Volkswagen AG’s stock price fell 19% on Monday, according to The Wall Street Journal. The company recently stated that as many as 11 million vehicles world-wide could be affected by software allegedly used to cheat emissions tests.
CBS News states that shares of the German car manufacturer closed at a more than three-year low on Monday.

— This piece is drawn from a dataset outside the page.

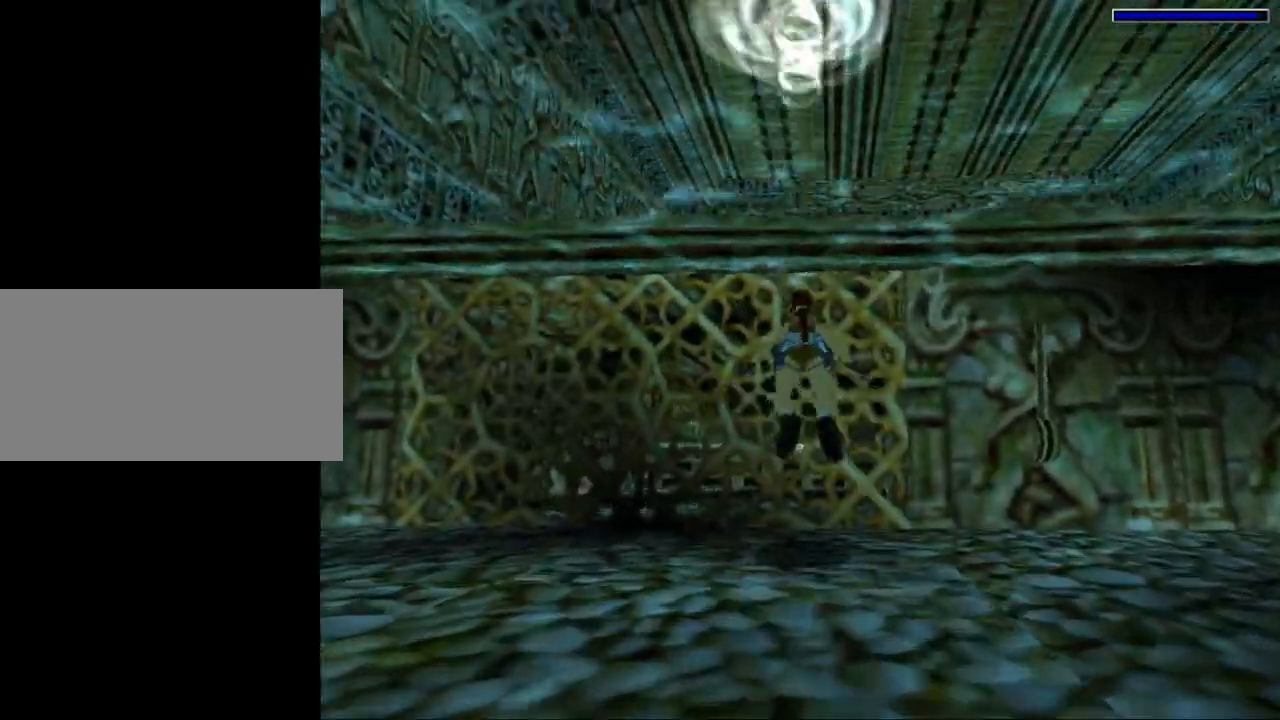
{"keys": ["jump", "up"], "events": [[300, "down", "up"], [433, "up", "down"]]}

They state that the U.S. Justice Department is conducting a criminal probe of Volkswagen’s conduct.
The company announced plans to take a €6.5 billion ($7.27 billion) provision that will force the company to downgrade its earnings outlook.
Volkswagen owns Porsche, Audi, and Skoda, among other brands.
Volkswagen is halting American sales of popular diesel-powered cars and issued an apology for violating consumers’ trust.
The company said the discrepancies relate to vehicles with Type EA 189 engines and that “a noticeable deviation between bench test results and actual road use was established solely for this type of engine.”
“Volkswagen is working intensely to eliminate these deviations through technical measures,” it added.
On Friday, U.S. environmental authorities alleged Volkswagen had installed software in nearly 500,000 cars that made them appear to run cleaner in emissions tests than they actually do on the road.
The company hasn’t contested the accusation, and Chief Executive Martin Winterkorn has since issued a personal apology, writes The Wall Street Journal. The U.S. Environmental Protection Agency stated that VW could be held responsible for “up to $18 billion” in fines, writes jalopnik.com.
One attorney now involved in litigation against Volkswagen likens the case to Hyundai Motor America and Kia Motors America. In late 2013, those companies agreed to pay $400 million for inflating the fuel economy claims for their vehicles, according to CBS News.